▶ _READING TEXT_
--------------------------------

Do I think it is normal for a kid to have candy every day? Probably not. But, a couple times a week? Sure. I don't see any harm in that. Same thing with chocolate milk----if he doesn't drink milk, but would drink chocolate milk, then why not? Mostly everybody likes chocolate milk. And, he doesn't get any kind of sweet stuff unless there's a party or holiday or event, according to your post. And, even though you said that you don't "restrict" the candy because you let him go trick-or-treating, you only let him pick out a little candy and give the rest back in exchange for a toy---that is pretty restrictive, especially after he's dressed up and walked all over the place to collect the candy! He doesn't want a toy----he wants CANDY!! Keep the candy, and dole it out every day until it is gone. That is what my mother used to do---let me have a couple pieces every day until it was gone.

I hate to say it, but it sounds like your diet is pretty strict and severe for a young kid. Even though you are only making "healthy" things, remember that moderation is key when it comes to food and eating. You can have pie, cake, whatever----but you can't have it every day and you can't eat the entire pie/cake in one sitting.

Plus---even though you don't have it at home, he has been exposed to it at parties, holidays, etc., and compared to the food he is eating, it tastes a whole lot better!! And because you don't have it in the home, since he wants it SOOOO much, he talks about it, repeats it, tries to write it on the grocery list, etc.

And, not all chocolate is bad for you. Dark chocolate is actually very good for you!! I don't think there's anything wrong with having chocolate in the house and giving him some a couple times a week----maybe even every other day. He isn't going to get fat eating a little candy bar a couple times a week, and it will stop him from chanting about chocolate all the time. You can regulate it in the house, just like everything else.

I am kind of agreeing with other posters here though, as far as letting him "have at it"!!! My oldest brother LOVED maraschino cherries as a kid. My parents used to keep a jar in the fridge for when friends came over and they made cocktails............but when the friends came over, the jar was always empty!! One day, my mother got so pissed off, that she bought a gallon of maraschino cherries and gave him a spoon and let him go!! He got through about half the gallon of cherries, said he felt sick and ran in the bathroom to puke.......and puke..........and puke.......To this day he cannot eat a maraschino cherry because it makes his stomach turn!!
post #34 of 71
Sorry, OP, didn't see your ds is almost 4! We do keep candy around the house but I make it. So not regular stuff. When I do make it, ds would gobble it ALL up if I didn't put any regulation on it so I say only a couple pieces or whatever. For the record, I have a hard time with self regulation also and was given total access to all sweets growing up.

--------------------------------

▶ _GIVEN ENTRIES_
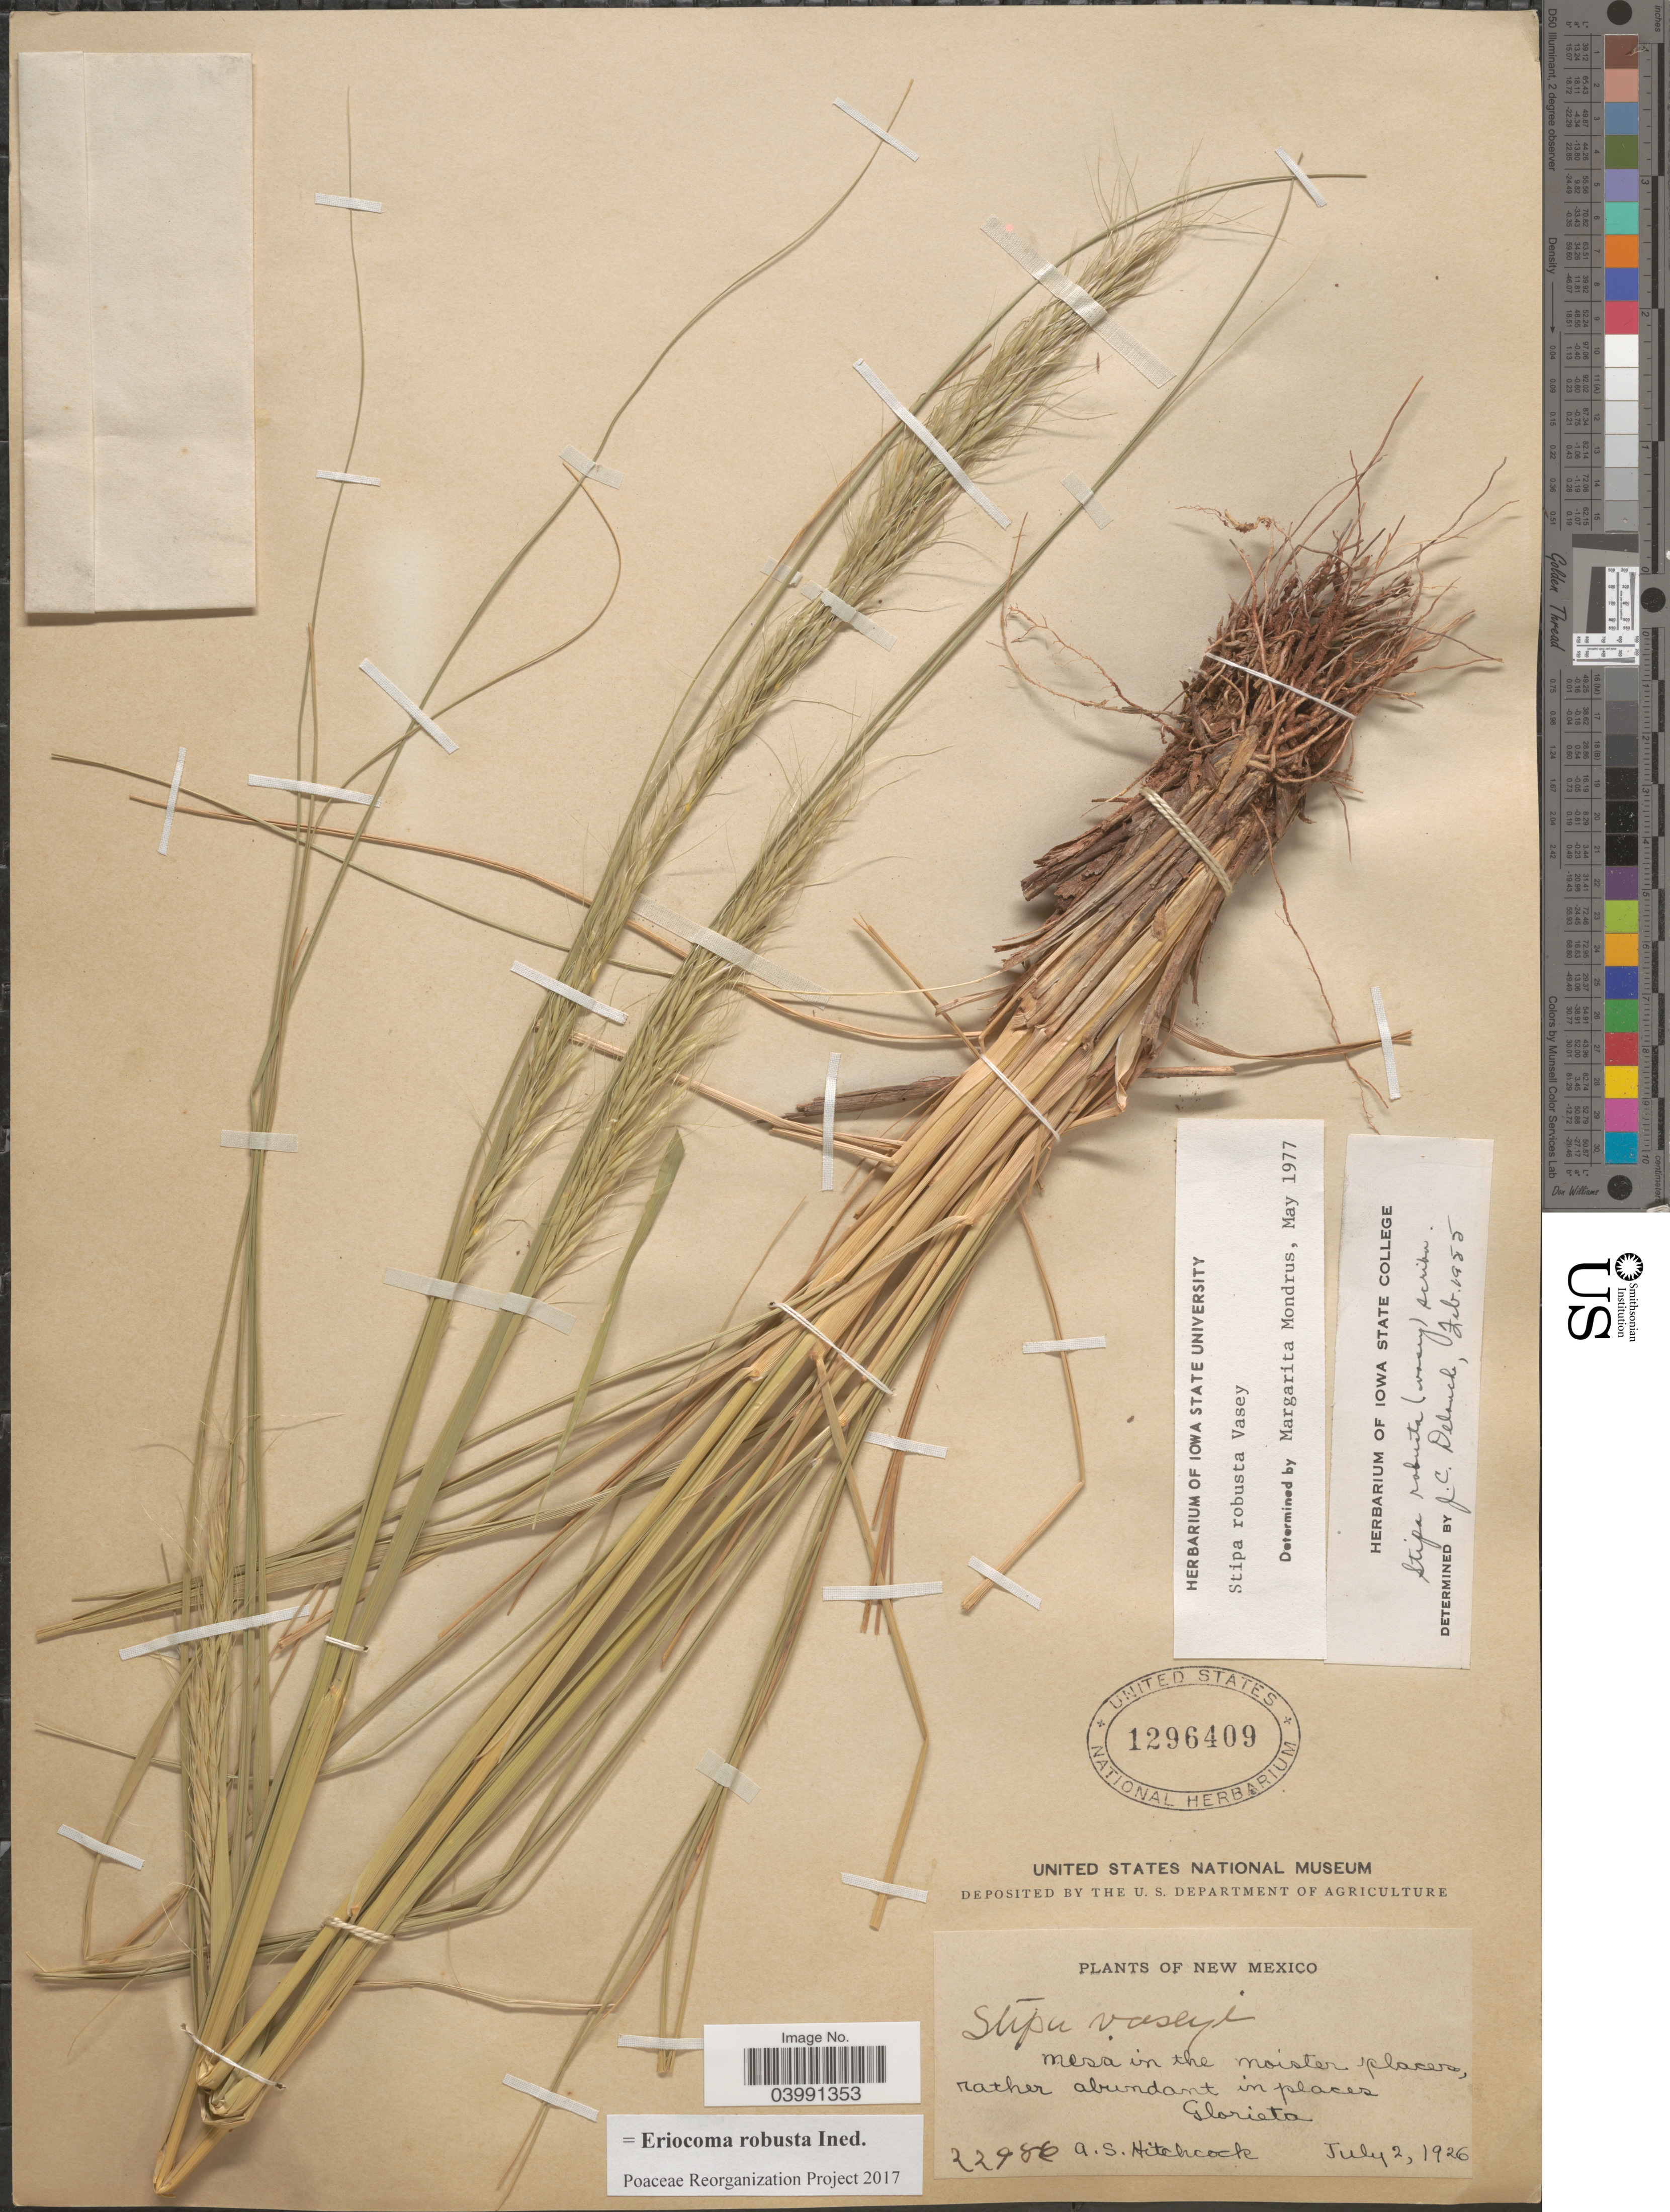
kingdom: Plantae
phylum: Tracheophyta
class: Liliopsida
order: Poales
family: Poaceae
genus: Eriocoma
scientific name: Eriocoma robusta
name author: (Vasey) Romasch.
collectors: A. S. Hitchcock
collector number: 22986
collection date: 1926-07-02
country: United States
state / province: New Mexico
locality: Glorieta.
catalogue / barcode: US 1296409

--------------------------------

▶ _EXERCISE GOAL_
Quote the forum post on kids and candy word for word, starting with "And, not all" and going on through "like everything else.". Work only from the forum post.

▶ _RESPONSE TO THE EXERCISE_
And, not all chocolate is bad for you. Dark chocolate is actually very good for you!! I don't think there's anything wrong with having chocolate in the house and giving him some a couple times a week----maybe even every other day. He isn't going to get fat eating a little candy bar a couple times a week, and it will stop him from chanting about chocolate all the time. You can regulate it in the house, just like everything else.